[[ Text shown, beginning ]]

Study finds significant data missing from EHRs
A significant portion of EHRs are missing data, according to a study published in Journal of the American Medical Informatics Association (JAMIA).
Researchers from Harvard Medical School and Harvard Pilgrim Health Care Institute reviewed the EHRs of 5,500 patients diagnosed with either depression or bipolar disorder who were insured by a major insurer and who receive their primary care from the leading area multi-specialty group, Harvard Vanguard Medical Associates.
Comparing the EHRs to the insurance claims data revealed that about one-fourth of the depression and bipolar diagnoses and more than half of behavioral health visits were not recorded in the EHR.

[[ Text shown, end ]]

Copy out the entire text on EHR missing data word for word.

[[ Dataset entries, beginning ]]

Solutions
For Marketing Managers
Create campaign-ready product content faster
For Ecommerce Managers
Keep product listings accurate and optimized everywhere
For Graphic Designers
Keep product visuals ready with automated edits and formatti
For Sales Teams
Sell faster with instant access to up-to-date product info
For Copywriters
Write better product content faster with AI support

[[ Dataset entries, end ]]

*Answer for this exercise*.
Study finds significant data missing from EHRs
A significant portion of EHRs are missing data, according to a study published in Journal of the American Medical Informatics Association (JAMIA).
Researchers from Harvard Medical School and Harvard Pilgrim Health Care Institute reviewed the EHRs of 5,500 patients diagnosed with either depression or bipolar disorder who were insured by a major insurer and who receive their primary care from the leading area multi-specialty group, Harvard Vanguard Medical Associates.
Comparing the EHRs to the insurance claims data revealed that about one-fourth of the depression and bipolar diagnoses and more than half of behavioral health visits were not recorded in the EHR.